Work required: For the word "application", find each line in the entries where it occurs and copy that line.

[Input material]

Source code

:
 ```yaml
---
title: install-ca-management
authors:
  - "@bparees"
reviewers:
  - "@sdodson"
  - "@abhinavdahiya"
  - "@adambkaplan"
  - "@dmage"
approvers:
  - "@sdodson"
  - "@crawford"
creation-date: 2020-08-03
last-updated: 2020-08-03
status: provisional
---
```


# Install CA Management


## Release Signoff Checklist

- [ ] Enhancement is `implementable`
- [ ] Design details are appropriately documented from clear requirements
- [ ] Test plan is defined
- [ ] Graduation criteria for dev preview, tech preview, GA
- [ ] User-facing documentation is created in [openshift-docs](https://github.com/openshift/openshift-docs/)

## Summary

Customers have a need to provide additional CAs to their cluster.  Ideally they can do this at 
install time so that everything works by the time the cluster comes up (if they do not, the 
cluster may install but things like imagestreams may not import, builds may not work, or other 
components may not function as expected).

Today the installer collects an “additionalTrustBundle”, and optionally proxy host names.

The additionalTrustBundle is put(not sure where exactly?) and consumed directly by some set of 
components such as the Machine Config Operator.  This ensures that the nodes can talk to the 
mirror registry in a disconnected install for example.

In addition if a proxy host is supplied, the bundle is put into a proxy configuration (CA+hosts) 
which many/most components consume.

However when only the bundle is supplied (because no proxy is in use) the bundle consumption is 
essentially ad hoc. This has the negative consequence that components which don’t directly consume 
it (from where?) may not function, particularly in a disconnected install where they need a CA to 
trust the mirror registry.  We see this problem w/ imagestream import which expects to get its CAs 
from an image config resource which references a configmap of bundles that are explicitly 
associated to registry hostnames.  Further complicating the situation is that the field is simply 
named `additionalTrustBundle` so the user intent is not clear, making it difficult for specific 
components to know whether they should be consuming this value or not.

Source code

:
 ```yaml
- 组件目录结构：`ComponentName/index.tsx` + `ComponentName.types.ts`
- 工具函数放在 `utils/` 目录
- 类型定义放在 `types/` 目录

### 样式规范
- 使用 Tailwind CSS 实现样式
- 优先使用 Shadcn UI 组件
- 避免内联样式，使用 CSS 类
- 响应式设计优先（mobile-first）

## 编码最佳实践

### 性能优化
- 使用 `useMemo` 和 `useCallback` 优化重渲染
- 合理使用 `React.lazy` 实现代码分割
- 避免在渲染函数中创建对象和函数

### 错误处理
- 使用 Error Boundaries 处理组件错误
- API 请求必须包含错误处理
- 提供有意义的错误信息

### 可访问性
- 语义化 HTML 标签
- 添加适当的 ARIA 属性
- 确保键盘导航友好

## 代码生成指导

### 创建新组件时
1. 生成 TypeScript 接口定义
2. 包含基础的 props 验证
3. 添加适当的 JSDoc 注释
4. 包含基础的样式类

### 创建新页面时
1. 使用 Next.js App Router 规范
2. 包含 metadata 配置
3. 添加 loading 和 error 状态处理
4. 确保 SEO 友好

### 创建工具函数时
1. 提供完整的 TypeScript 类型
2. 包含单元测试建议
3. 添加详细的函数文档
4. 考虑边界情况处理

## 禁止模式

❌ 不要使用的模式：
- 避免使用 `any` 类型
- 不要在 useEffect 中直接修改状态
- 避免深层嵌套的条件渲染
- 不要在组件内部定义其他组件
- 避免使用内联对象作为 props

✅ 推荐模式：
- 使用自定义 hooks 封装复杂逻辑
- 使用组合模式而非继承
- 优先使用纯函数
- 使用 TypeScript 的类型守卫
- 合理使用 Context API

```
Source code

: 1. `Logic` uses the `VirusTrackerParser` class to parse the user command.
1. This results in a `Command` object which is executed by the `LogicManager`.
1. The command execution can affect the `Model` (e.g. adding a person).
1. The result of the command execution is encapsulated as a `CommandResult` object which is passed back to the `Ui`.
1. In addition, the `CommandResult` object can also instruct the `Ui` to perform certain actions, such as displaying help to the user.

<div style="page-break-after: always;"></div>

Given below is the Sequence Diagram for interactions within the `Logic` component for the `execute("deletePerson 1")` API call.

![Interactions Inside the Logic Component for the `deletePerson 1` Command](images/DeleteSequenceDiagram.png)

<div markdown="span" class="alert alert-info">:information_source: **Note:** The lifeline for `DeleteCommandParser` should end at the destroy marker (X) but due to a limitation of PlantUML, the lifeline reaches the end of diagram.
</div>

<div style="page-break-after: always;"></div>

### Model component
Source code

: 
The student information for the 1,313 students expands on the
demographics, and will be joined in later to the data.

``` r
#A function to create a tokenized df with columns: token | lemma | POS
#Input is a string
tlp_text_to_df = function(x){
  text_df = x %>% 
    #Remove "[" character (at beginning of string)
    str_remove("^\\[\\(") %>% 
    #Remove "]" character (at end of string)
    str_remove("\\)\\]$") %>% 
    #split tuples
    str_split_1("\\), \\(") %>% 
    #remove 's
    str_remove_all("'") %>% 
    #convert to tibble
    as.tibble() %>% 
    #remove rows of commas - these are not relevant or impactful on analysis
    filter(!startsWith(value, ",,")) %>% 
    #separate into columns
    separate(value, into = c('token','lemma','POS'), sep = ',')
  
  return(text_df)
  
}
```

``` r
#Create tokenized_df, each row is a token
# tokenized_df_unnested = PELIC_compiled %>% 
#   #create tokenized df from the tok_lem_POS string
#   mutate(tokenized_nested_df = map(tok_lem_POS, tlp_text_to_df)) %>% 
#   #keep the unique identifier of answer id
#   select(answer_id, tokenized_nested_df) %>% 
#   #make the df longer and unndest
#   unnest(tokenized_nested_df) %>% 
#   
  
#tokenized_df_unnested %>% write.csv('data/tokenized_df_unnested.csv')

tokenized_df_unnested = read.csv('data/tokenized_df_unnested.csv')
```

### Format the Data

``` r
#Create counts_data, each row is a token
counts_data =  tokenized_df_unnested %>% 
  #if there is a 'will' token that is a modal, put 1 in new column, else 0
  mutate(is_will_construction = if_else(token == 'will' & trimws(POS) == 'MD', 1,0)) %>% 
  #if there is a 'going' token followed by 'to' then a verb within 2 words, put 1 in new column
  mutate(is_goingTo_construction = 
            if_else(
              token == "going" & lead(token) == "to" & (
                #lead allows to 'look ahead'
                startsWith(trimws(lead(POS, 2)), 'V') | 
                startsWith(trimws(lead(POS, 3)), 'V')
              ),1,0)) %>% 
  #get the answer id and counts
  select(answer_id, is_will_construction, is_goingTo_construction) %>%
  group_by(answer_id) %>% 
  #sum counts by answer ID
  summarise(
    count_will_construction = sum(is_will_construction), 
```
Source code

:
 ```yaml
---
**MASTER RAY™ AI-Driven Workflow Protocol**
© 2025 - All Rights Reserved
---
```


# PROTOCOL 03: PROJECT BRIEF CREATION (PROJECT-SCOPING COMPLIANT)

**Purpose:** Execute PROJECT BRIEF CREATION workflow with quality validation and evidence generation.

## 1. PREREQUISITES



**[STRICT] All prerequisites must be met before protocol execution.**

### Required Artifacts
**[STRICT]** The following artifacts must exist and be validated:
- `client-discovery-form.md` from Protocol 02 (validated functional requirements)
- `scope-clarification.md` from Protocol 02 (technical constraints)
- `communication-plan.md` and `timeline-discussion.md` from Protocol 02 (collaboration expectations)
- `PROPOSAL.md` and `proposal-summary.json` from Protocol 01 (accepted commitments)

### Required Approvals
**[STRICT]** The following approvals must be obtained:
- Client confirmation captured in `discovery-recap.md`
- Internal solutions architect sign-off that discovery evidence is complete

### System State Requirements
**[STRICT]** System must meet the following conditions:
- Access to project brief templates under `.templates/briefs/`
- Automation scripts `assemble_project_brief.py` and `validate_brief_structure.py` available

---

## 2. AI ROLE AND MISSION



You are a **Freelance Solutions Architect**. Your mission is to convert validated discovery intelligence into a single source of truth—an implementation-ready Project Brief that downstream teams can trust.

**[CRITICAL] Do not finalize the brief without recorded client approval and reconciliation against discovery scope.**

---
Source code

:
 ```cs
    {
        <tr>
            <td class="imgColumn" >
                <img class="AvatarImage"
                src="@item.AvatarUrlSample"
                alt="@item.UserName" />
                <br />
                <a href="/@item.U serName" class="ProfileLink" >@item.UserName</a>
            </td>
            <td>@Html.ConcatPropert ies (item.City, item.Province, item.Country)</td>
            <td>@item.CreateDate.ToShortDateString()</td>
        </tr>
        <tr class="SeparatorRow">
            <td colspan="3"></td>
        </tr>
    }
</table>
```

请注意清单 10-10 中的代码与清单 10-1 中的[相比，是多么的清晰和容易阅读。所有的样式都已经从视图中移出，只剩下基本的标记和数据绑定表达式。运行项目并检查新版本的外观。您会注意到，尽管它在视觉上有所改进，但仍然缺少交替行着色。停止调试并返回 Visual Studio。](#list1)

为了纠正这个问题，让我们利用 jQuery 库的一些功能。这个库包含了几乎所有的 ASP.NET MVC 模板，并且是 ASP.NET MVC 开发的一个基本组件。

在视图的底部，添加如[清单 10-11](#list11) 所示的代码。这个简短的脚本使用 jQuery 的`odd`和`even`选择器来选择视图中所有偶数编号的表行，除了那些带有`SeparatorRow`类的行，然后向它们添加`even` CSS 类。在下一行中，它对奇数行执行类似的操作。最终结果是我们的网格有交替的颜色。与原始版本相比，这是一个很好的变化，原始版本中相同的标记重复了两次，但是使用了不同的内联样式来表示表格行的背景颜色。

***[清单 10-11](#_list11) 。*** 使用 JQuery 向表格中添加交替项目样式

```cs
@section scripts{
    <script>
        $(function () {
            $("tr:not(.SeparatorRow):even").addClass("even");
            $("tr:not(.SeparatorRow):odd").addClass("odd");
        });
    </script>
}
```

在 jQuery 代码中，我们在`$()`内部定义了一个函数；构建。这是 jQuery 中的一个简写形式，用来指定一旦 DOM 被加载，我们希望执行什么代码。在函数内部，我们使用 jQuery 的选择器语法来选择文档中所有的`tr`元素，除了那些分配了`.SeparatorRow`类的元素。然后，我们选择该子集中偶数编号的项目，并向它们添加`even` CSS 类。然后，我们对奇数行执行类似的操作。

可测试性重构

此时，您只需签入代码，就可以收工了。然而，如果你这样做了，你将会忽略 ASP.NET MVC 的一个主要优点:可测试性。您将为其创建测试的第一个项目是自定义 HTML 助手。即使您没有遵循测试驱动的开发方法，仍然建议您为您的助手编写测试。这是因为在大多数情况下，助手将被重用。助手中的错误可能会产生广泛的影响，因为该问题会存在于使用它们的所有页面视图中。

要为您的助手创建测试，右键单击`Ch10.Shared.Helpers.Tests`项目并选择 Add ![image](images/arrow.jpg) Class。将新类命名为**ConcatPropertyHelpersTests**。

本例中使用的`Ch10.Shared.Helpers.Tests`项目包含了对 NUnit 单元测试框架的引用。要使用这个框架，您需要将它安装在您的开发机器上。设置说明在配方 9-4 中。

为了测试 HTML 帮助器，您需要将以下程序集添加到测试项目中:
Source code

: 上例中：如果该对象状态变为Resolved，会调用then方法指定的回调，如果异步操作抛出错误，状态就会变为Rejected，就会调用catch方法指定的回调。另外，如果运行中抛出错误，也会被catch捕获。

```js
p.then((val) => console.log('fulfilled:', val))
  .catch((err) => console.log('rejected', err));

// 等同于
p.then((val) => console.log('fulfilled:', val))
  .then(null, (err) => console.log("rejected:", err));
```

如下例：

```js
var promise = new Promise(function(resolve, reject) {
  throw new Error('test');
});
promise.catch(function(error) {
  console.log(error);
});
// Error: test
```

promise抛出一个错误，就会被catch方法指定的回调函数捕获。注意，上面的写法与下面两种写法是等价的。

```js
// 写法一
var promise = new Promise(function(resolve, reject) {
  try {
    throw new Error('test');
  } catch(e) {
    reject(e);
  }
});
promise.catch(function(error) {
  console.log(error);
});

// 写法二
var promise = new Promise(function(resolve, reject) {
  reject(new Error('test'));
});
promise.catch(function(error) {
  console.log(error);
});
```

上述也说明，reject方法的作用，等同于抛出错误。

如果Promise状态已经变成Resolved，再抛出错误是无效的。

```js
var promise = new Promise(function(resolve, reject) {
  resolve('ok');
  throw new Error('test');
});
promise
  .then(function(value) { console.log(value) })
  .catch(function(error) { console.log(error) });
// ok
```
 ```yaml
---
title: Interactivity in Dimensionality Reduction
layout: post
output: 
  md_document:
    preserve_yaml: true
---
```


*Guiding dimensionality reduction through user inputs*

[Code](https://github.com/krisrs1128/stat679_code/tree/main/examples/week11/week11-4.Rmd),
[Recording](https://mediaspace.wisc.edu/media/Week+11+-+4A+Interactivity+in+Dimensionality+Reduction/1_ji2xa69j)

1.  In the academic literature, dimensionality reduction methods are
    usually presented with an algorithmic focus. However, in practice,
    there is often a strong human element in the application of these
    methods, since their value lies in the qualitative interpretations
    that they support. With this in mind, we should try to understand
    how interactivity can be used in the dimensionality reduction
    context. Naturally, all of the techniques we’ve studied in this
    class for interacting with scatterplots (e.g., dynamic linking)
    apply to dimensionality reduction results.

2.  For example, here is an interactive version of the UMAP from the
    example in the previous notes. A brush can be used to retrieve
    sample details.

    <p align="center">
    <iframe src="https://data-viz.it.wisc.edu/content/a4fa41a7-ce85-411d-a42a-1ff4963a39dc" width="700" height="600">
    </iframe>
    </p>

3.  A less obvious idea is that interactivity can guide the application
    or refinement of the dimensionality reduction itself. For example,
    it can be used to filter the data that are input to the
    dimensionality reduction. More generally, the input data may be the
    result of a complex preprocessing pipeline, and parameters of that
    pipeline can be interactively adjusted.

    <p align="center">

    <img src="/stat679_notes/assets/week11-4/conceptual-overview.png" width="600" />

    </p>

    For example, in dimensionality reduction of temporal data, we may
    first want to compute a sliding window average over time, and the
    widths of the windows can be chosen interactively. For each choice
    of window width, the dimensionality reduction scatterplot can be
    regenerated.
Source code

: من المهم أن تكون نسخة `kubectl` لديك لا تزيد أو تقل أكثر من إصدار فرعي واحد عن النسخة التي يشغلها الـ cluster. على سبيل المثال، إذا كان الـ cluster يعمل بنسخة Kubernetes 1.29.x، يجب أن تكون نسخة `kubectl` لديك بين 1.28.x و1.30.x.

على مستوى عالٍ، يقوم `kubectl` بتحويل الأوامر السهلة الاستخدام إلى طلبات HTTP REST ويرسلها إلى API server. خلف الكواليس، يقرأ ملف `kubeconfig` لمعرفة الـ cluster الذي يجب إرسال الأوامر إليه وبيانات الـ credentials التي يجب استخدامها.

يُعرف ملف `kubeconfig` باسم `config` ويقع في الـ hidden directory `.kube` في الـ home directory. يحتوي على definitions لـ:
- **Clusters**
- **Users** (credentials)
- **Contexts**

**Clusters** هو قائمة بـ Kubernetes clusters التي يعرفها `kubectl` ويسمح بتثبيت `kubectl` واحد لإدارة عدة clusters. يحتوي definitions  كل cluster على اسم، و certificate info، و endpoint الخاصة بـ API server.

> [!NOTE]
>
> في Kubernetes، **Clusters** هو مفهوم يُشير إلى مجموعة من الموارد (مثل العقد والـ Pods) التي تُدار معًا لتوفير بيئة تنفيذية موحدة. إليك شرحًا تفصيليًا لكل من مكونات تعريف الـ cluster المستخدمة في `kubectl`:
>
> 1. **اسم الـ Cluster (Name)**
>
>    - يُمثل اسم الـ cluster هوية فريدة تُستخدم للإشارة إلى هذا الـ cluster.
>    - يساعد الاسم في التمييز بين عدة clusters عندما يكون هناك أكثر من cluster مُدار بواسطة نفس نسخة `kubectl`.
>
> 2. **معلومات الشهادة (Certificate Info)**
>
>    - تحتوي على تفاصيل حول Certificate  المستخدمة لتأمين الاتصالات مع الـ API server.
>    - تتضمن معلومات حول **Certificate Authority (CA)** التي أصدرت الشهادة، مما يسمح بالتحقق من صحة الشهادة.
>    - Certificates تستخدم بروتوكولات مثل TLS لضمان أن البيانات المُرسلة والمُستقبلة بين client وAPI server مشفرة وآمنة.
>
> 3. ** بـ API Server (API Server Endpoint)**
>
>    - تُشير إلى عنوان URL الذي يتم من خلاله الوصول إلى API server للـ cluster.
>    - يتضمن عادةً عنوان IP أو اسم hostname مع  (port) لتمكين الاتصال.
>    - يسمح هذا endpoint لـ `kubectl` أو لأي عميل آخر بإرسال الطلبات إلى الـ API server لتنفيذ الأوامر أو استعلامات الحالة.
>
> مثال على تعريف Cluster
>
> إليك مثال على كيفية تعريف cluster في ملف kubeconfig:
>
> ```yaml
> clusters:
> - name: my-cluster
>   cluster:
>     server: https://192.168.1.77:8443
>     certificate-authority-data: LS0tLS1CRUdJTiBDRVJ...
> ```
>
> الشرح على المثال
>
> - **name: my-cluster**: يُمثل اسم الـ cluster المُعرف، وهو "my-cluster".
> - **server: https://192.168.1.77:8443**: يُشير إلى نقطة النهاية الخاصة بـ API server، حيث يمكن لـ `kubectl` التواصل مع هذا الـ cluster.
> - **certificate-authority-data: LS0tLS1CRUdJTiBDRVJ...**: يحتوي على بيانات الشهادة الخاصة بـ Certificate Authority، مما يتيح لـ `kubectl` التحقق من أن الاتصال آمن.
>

[/Input material]

Solution for this exercise:
    there is often a strong human element in the application of these
3.  A less obvious idea is that interactivity can guide the application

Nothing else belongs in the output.